Une crise utile

Par Karim Boukhari

Sur Facebook, un nouveau groupe de discussion a vu le jour et il porte le nom de “Tous pour une monarchie parlementaire au Maroc”. Ses membres sont pour la plupart de jeunes internautes qui ont l’habitude de se glisser dans tous les forums de discussion possibles. Ils basculent généralement du tout au tout et leurs débats, aujourd’hui, vont du plus posé au plus irréfléchi. Pour contrer les excès de ces jeunes gens et tenter de recadrer les débats, un nouveau groupe a vu le jour et il s’appelle “Oui à la démocratie et la liberté, Non au chaos”.

Pendant ce temps, et toujours sur le Net, un appel a été lancé à manifester le 27 février dans toutes les villes du Maroc. Quelques jours plus tard, et en réaction à ce surprenant appel, un contre-appel a été lancé pour nous dire, cette fois, que la manif’ en question n’est qu’une “tentative de manipulation de Facebook par le Polisario” puisque la date du 27 février correspond à l’anniversaire de la création de la “RASD”. Last but not least, sur Youtube, une vidéo marocaine fait un tabac depuis une semaine. On y voit des dizaines de manifestants marcher en scandant “Ben Ali Rah Rah, Oussadiss Mahou Martah”, littéralement “Ben Ali est parti et Mohammed VI n’est pas tranquille”. S’il s’agit encore d’une manip’, ce qui n’est pas exclu, nous aurons bientôt droit à une alerte sur le Net pour nous remettre sur le droit chemin.

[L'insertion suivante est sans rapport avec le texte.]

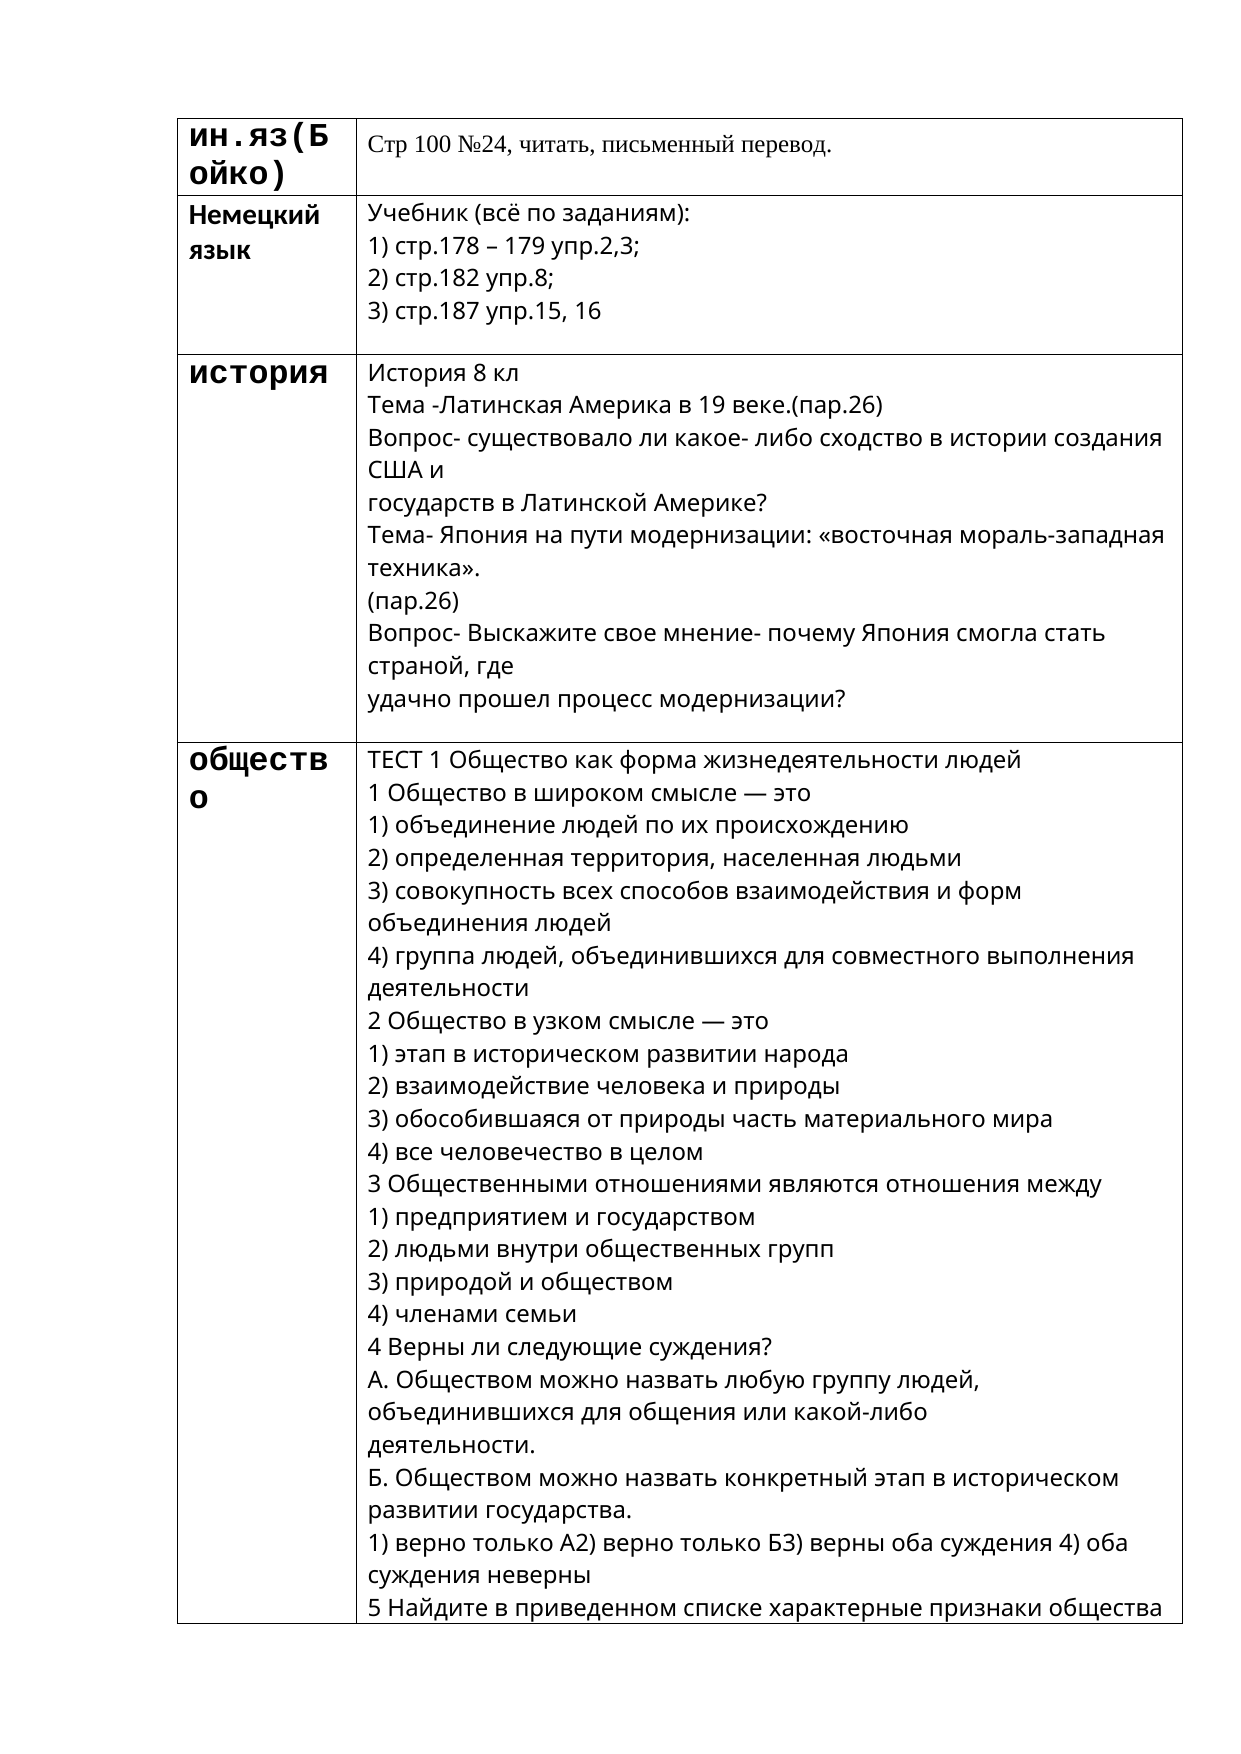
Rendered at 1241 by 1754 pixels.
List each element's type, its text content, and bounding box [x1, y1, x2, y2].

table_cell [1183, 742, 1192, 1623]
table_cell История 8 кл Тема -Латинская Америка в 19 веке.(пар.26) Вопрос- существовало ли какое- либо сходство в истории создания США и государств в Латинской Америке? Тема- Япония на пути модернизации: «восточная мораль-западная техника». (пар.26) Вопрос- Выскажите свое мнение- почему Япония смогла стать страной, где удачно прошел процесс модернизации? [357, 355, 1182, 742]
table_cell Стр 100 №24, читать, письменный перевод. [357, 119, 1182, 195]
table_cell [1183, 195, 1192, 354]
table_cell Учебник (всё по заданиям): 1) стр.178 – 179 упр.2,3; 2) стр.182 упр.8; 3) стр.187 упр.15, 16 [357, 196, 1182, 354]
table_cell Немецкий язык [178, 196, 356, 354]
table_cell общество [178, 743, 356, 1623]
table_cell [1183, 354, 1192, 742]
table_cell ин.яз(Бойко) [178, 119, 356, 195]
table_cell [1183, 118, 1192, 195]
table_cell история [178, 355, 356, 742]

Sinon, et dans tous les cas, préparons-nous à être inondés de posts et d’alertes qui partent un peu dans tous les sens.
Nous vivons une époque incroyable, agitée, fébrile, où tout le monde se mêle de tout et revendique une chose et son contraire. C’est à la fois excitant et dangereux. Excitant parce qu’une vraie aube nouvelle est en train de se lever sur le monde arabe et parce que le mieux redevient clairement possible. Dangereux parce qu’il est très difficile en ce moment de séparer le bon grain de l’ivraie, le vrai du faux et l’essentiel de l’accessoire. Les dérapages, les manipulations, les détournements, les récupérations, l’opportunisme, le faux, toutes ces choses détestables sont en passe d’intégrer notre environnement et il va nous falloir faire très attention. Il y a des brèches qui s’ouvrent, c’est une aubaine, mais nous ne pourrons en profiter qu’en évitant de faire ou de demander n’importe quoi, n’importe comment.
Nous n’allons donc pas tomber dans le piège des théories alarmistes parce que nous n’appartenons pas à la famille des va-t-en-guerre. Restons lucides, restons justes, oublions les a priori et chassons les œillères qui nous obstruent la vue, balayons tout le champ pour essayer de comprendre sereinement ce qui se passe autour de nous. Tout en gardant le cap ! Le Maroc ne vacille pas, ce n’est pas vrai, ce n’est pas juste, mais il stresse, il angoisse, il tremble. Il est fébrile et c’est tout à fait normal. La crise que nous traversons est d’abord existentielle avant d’être politique. Elle n’est pas endogène puisque nous ne faisons que subir le ressac des vagues nées ailleurs. Il n’empêche que cette crise deviendra de plus en plus nôtre, on se l’appropriera, on la décortiquera et on essaiera d’en profiter pour faire avancer la cause de la liberté, de la démocratie et du progrès. Cette crise, elle peut nous être utile.
C’est pour toutes ces raisons que nous avons choisi, dans le dossier de la semaine (lire p. 18), de zoomer sur dix points qui représenteront, tôt ou tard, une menace pour la stabilité du royaume. Ces points sont objectifs, ils sont réels, ils hantent tous les esprits, ils correspondent à une préoccupation et à une sensibilité largement partagées, quelque chose qui fait partie intégrante de la pensée marocaine et, à partir de là, les masquer ou faire comme s’ils n’existaient pas revient à tricher, à mentir, à travestir la réalité des choses.
Le débat que nous vous proposons, donc, existe déjà dans la société marocaine. Il traverse les milieux, les salons, les couches sociales. Il nous rattrape. Et il n’a pas fini d’enfler, ne l’oublions pas. Faire l’économie de ce débat-là serait mauvais, contre-productif et, à la limite, un acte anti-patriotique. L’accepter et l’enrichir en y contribuant revient à se regarder devant une glace et à se dire : “Voilà comme je suis, à moi de corriger ce qui peut l’être”.